In The Hot Seat: EPA Administrator Michael Regan defends handling of WOTUS and thoughts on pesticides

The House Ag Committee took the EPA Administrator to task for his stance on WOTUS and agriculture chemicals.

Representative Austin Scott started off by asking Regan about herbicides.

“When you take these herbicides off the market, and you have to transit the field multiple times because you can’t use herbicides, so you’re burning more diesel, you have to cut the dirt deeper with a bottom plow instead of using no-till, the damage that’s being done to the environment simply by the courts not taking into account the impact on production agriculture and good environmental practices when they take these chemicals off the market”

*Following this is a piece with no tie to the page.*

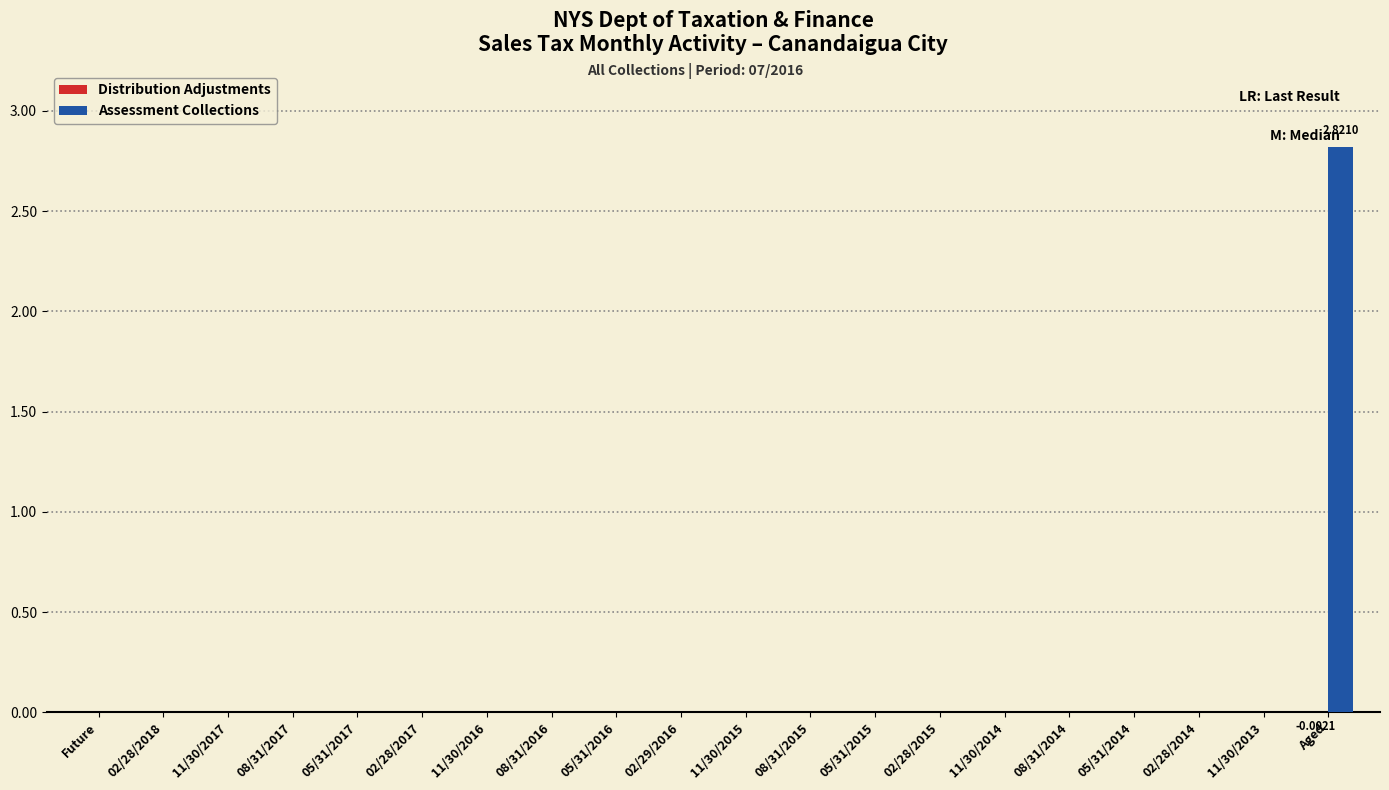

What is the sum of all Assessment Collections values?

2.8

Administrator Regan responded said first and foremost, we must look at science.

“I believe that our farmers should have every tool in the toolbox and so there’s a couple of things that we can do. I think the first thing is making sure that we are looking at the science and making sure that the science is correct. I also think that when we have situations like Dicamba, it’s not about ripping off the market, it’s about making sure that our farmers have the education so that we can avoid the over spray and having millions of dollars of crops disrupted because some farmers need that pesticide.”

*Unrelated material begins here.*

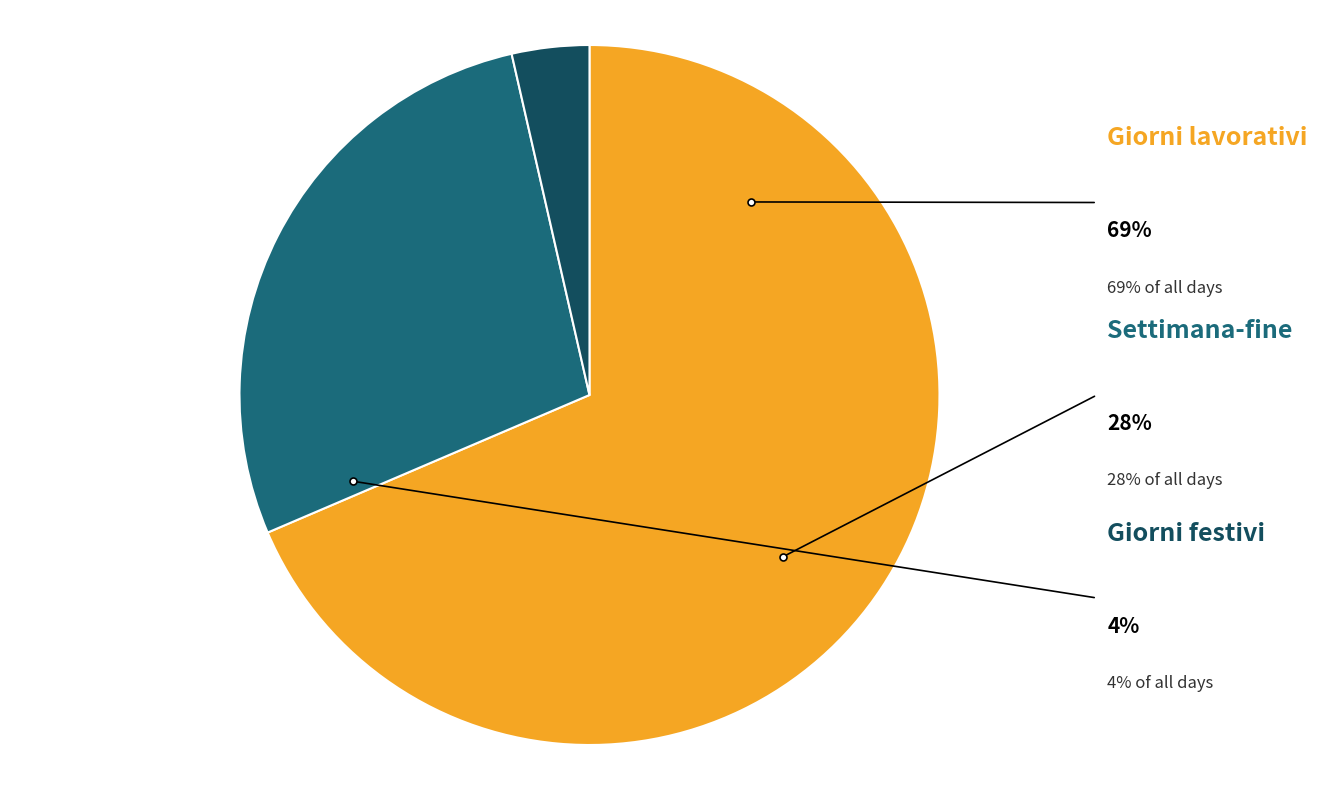

Rank the categories by value from highest to lowest.

Giorni lavorativi, Settimana-fine, Giorni festivi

Congressman Scott Desjarlais of Tennessee switched gears to focus on WOTUS. He Regan about what EPA’s rationale was for moving forward with the new WOTUS rule before the Supreme Court rule on the Sackett case.

“I think two reasons: the first is the looming litigation for not having an updated rule because the previous rule was vacated; secondly, we learned from the Navigable Waters rule and Obama rule. So what we did was we put a more narrow definition of Navigable Waters rule that we thought would thread a needle and then we went and codified all these exclusions and exemptions. We will respect the Supreme Court’s ruling, obviously, what we didn’t want to do was face litigation for not acting for two years and then start from scratch once we got the Sackett ruling. We work with USDA and we created and clarified exclusions to support farmers, worked directly with USDA on exclusions for prior converted cropland, certain ditches that drain dry land and certain swells and erosion features, certain artificially irrigated areas, and certain artificial lakes and ponds. We went back and we wanted to codify exclusions and exemptions within the regulatory text, and that’s what we did in this rule.”

Congressman Desjarlais then asked Regan about conflicting interpretations of the new WOTUS rule between EPA and the Army Corps of Engineers. Regan said he would take those concerns to the highest level of the Army Corps to get a correct definition of “prior converted cropland.”